The King has met authors, actors and lovers of literature at a private reception at the inaugural Queen’s Reading Room Literary Festival at Hampton Court Palace.
The event on Sunday featured stars including Gyles Brandreth and Derek Jacobi.
The Queen was delayed due to bad weather but the evening got under way in her absence with readings from Dame Joanna Lumley and Richard E Grant.
Dame Joanna performed The Listeners by Walter de la Mare while Grant read Lewis Carroll’s All In The Golden Afternoon, the preface poem to Alice In Wonderland.
The two then shared a reading of The Lady Of Shalott by Alfred Tennyson before Grant finished with a rendition of William Shakespeare’s Sonnet 18.

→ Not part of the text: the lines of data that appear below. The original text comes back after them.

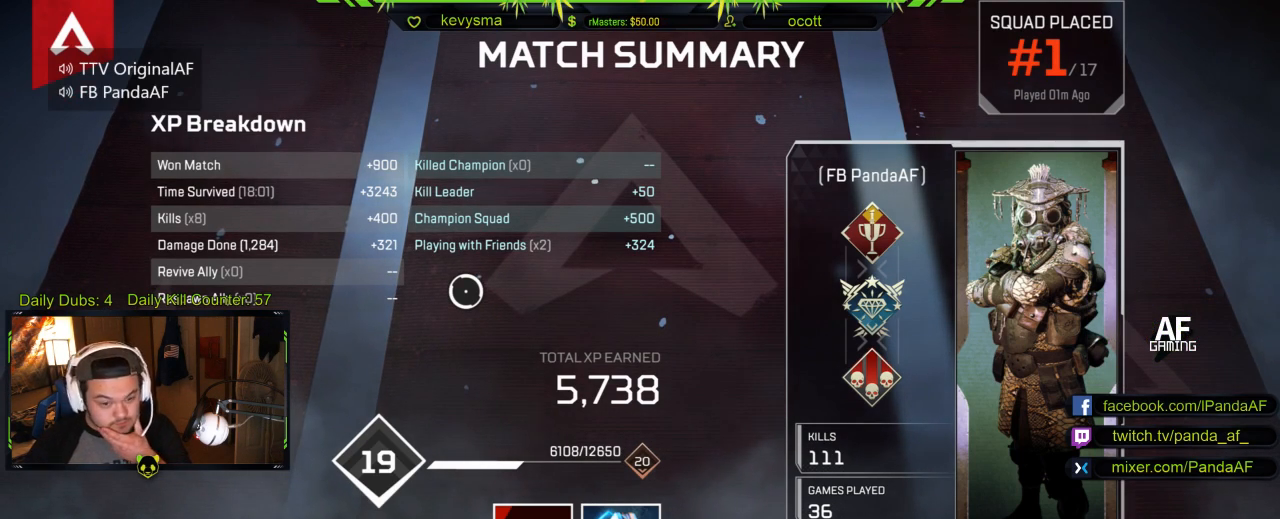
{"buttons": [], "left_stick": "center", "right_stick": "center", "events": [[100, "B", "down"], [217, "B", "up"]]}
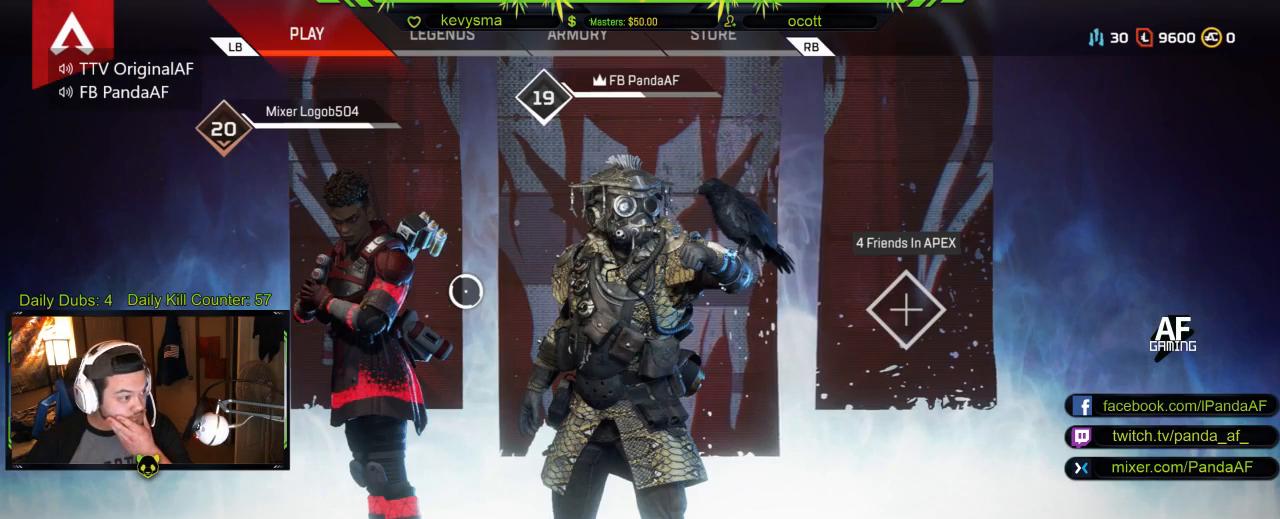
{"buttons": [], "left_stick": "center", "right_stick": "center", "events": []}
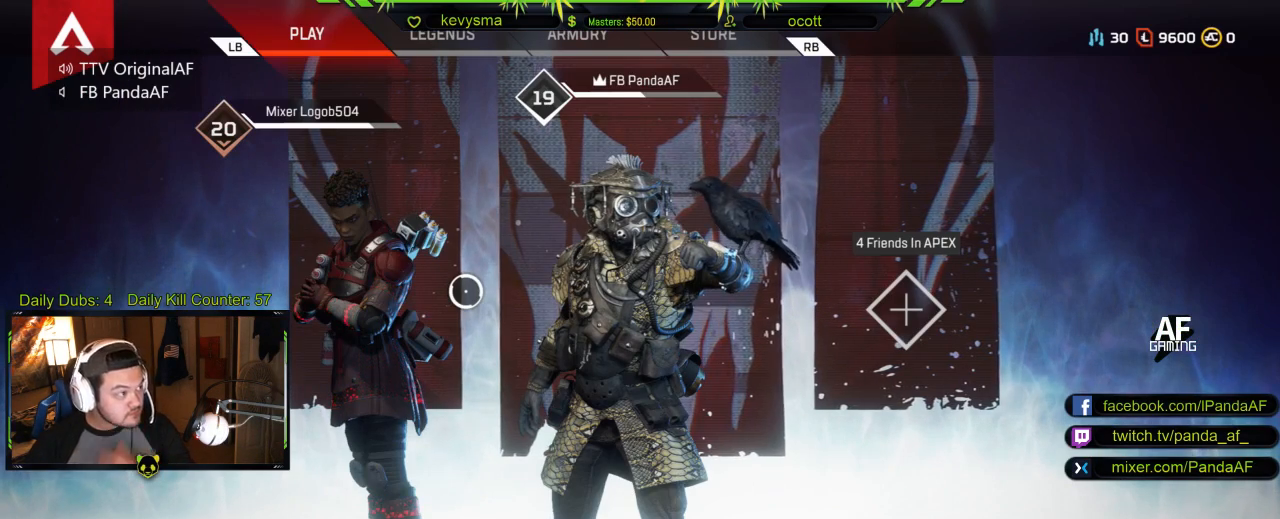
{"buttons": [], "left_stick": "center", "right_stick": "center", "events": []}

Speaking about the importance of reading, Grant said: “Anything that encourages people to read and not just read graphic novels, I think is worthwhile.”
Speaking about his own reading interests, he said Alice In Wonderland “has been my favourite book since I was seven and I’ve read it every year religiously ever since”.
Brandreth said: “It’s wonderful to have the King and a Queen whose passion for the arts is totally authentic.”
He revealed he had shared a joke with Charles about his jumper, which bore the insignia of the Tudor Rose.
He said: “I was checking with him whether it was 1603 that Shakespeare came here to perform with the King’s Men. He said ‘if you say it’s 1603 we’ll settle it at that’.”
Speaking of the importance of the occasion, actor and comedian Ben Elton said: “It’s deeply significant that the King and Queen are focusing on literature.
“I can’t think of a better thing to be focusing on than the power of words and the power of language.”
Author Kate Mosse said: “Her Majesty is such a passionate supporter of reading and of women.”
Book lover Camilla launched her Reading Room as an Instagram book club in 2021 to inspire readers during lockdown.
It was relaunched as a charity in February to work on advancing education by promoting the appreciation of literature among adults and children.
The festival is a co-production between The Queen’s Reading Room and Historic Royal Palaces, the independent charity that cares for Hampton Court Palace.
Proceeds will go towards the work of both charities.